Preliminary data presented at the American Society for Clinical Oncology meeting earlier this year disappointed expectations that the addition of bevacizumab would increase overall survival in patients with newly diagnosed glioblastoma (GBM). Current research suggests that anti-VEGF therapy with drugs such as bevacizumab may promote a more aggressive phenotype. Therefore, an investigation of potential escape pathways remains important.

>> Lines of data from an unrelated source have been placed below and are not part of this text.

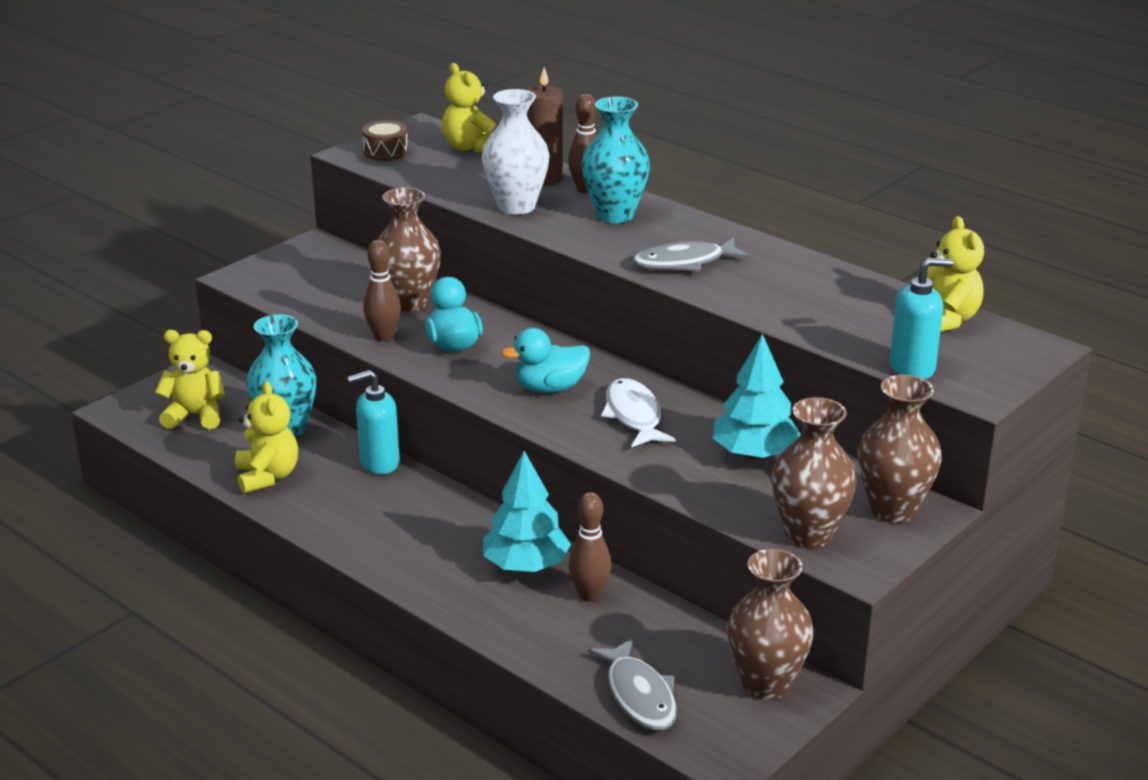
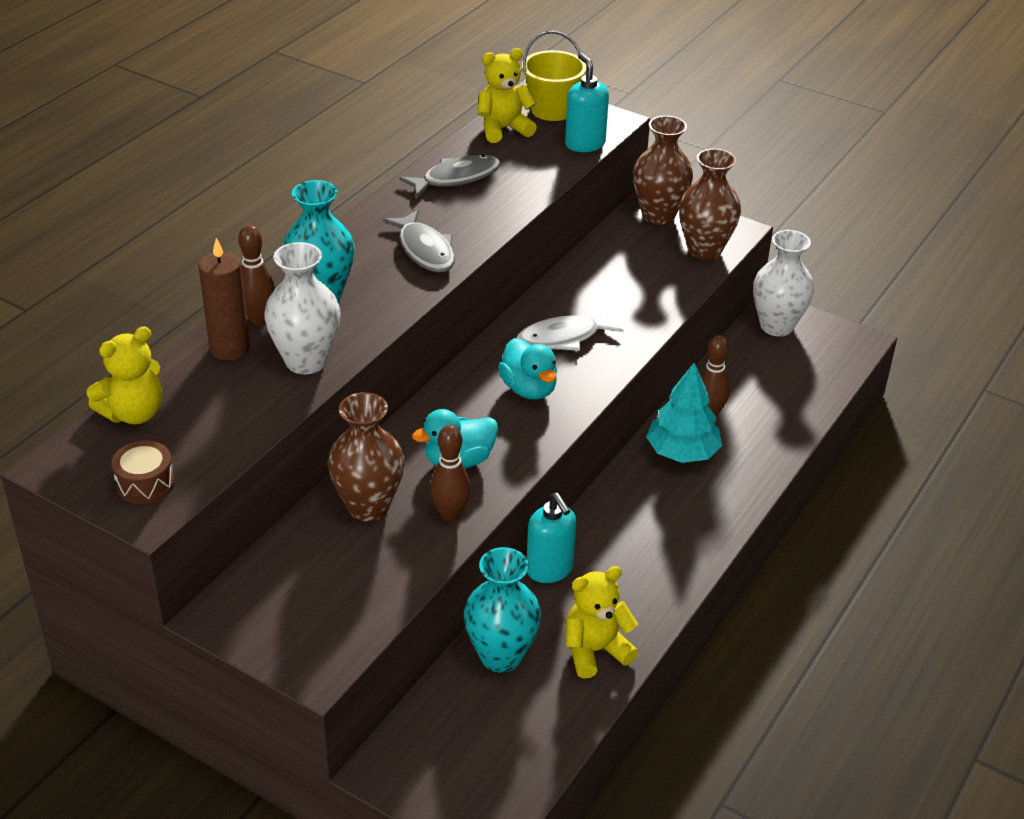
camera: 100 degrees left, 10 degrees up
(195, 416) = (488, 745): yellow teddy bear -> none
(639, 695) = (815, 382): grey fish -> grey fish (456, 178)
(754, 454) = (604, 275): turquoise tree -> none
(766, 684) = (776, 326): brown vase -> white vase
(999, 354) = (552, 110): none -> yellow bucket

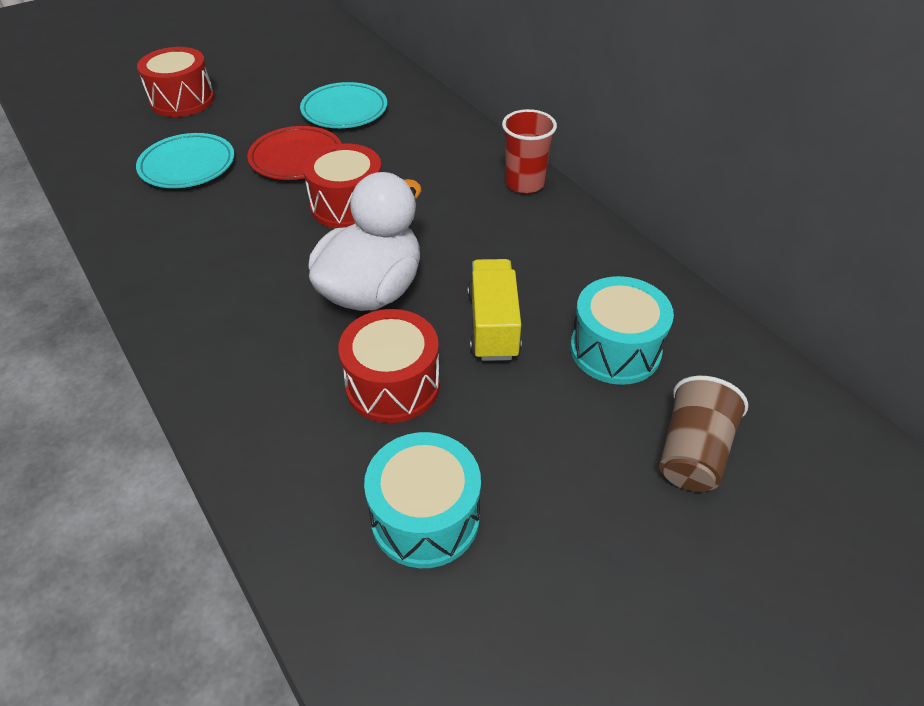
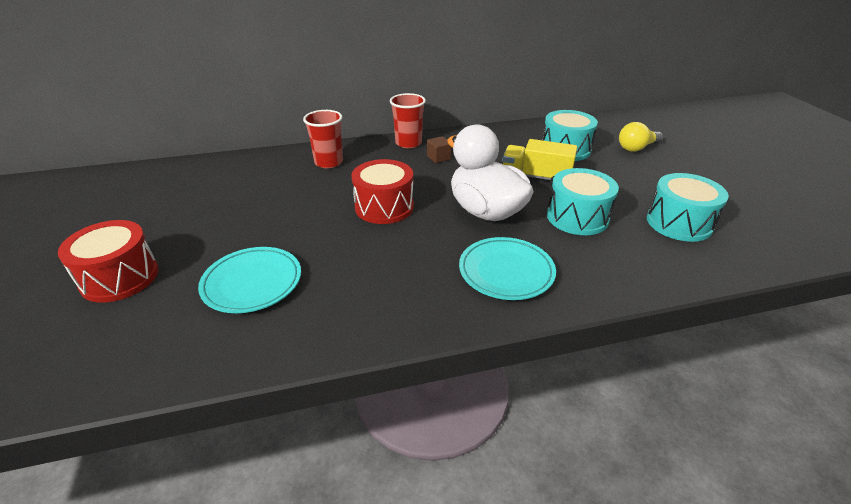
camera: 70 degrees left, 10 degrees down
(296, 158) = (299, 221): red plate -> none
(344, 110) = (251, 190): turquoise plate -> turquoise plate (506, 272)
(393, 385) = (577, 217): red drum -> turquoise drum
(432, 138) = (329, 162): none -> red cup
(497, 219) = (438, 158): none -> brown cube
(692, 453) = (636, 148): brown cup -> yellow light bulb

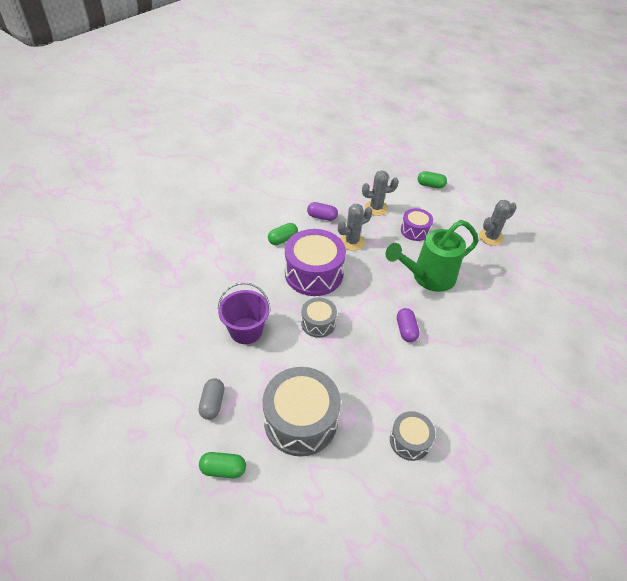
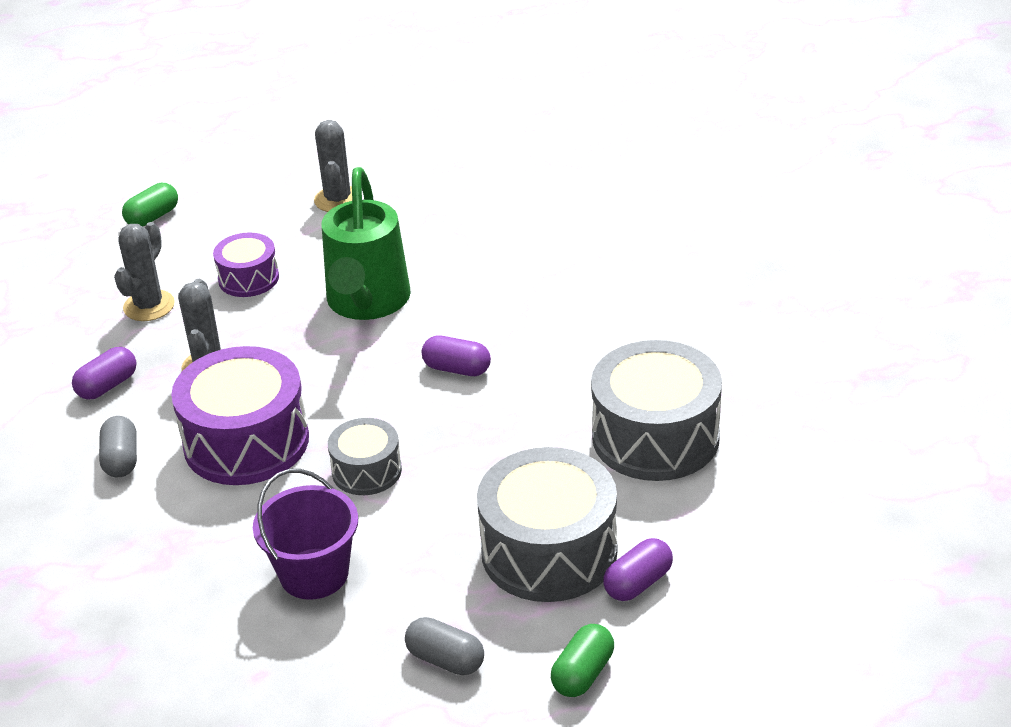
camera: 60 degrees left, 10 degrees down
(283, 239) = (121, 459): green capsule -> grey capsule
(296, 473) = (638, 583): none -> purple capsule
(409, 441) = (655, 437): grey drum -> grey drum, size x1.84

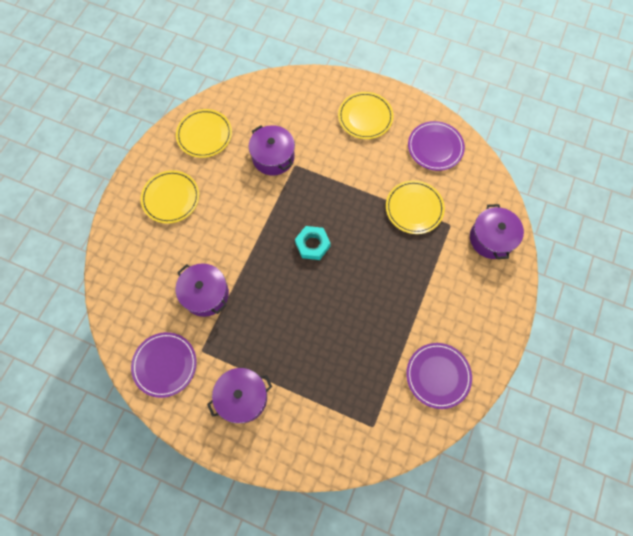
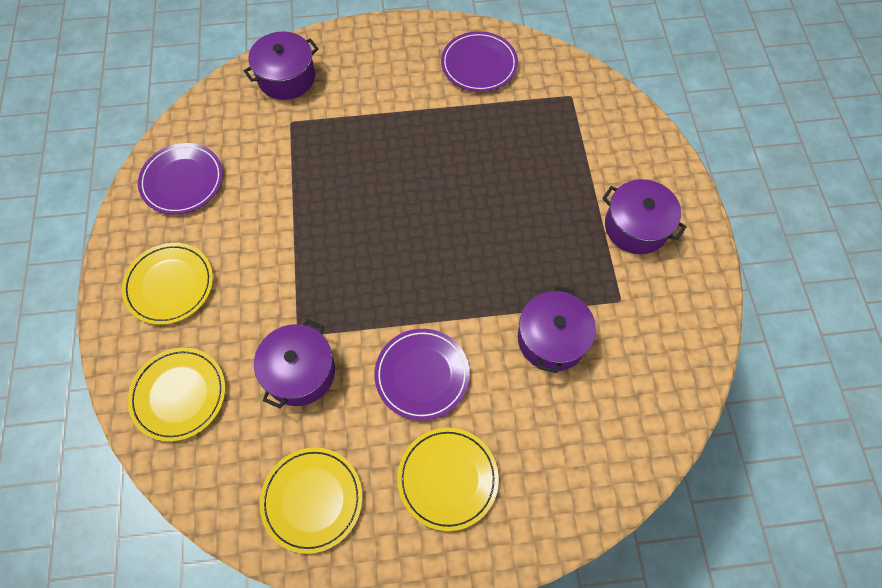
camera: 120 degrees left, 5 degrees down
(165, 365) = (667, 331): purple plate -> purple plate (422, 375)
(312, 244) = (405, 252): turquoise nut -> none
(414, 208) = (288, 166): yellow plate -> yellow plate (179, 395)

Recent work by Chung et al (Nature Medicine, September 2013) contributes to an understanding of antiangiogenic therapy escape mechanisms by investigating tumor stroma-mediated resistance to VEGF inhibition in multiple tumor models. The authors place the cytokine interleukin 17 (IL-17), secreted from infiltrating T helper 17 cells (Th-17), at the core of a paracrine network that mediates tumor resistance through the expression of proinflammatory cytokines. The paper shows that anti-VEGF resistant cancer cells secrete significantly more IL-17, leading to an upregulation of G-CSF, IL-6, Bv8, and VEGF in a mouse lymphoma model. Cancer-associated fibroblasts and immature myeloid cells play a crucial role in the pathways revealed by the article.
Although the exact consequences of these changes remain unclear, the authors additionally discovered that anti-VEGF treatment was more effective in combination with blockade of IL-17 in a mouse model (Figure). These results are an interesting foundation for future experiments.
The article highlights the important role of the tumor microenvironment in mediating therapy resistance in lung cancer, colon cancer, and lymphoma. These studies on IL-17 may be well worth extending to malignant glioma where escape from anti-VEGF takes away an important therapeutic option. Further studies on the complex regulation of tumor angiogenesis are needed to help prevent drug resistance and improve the clinical efficacy of antiangiogenic treatment.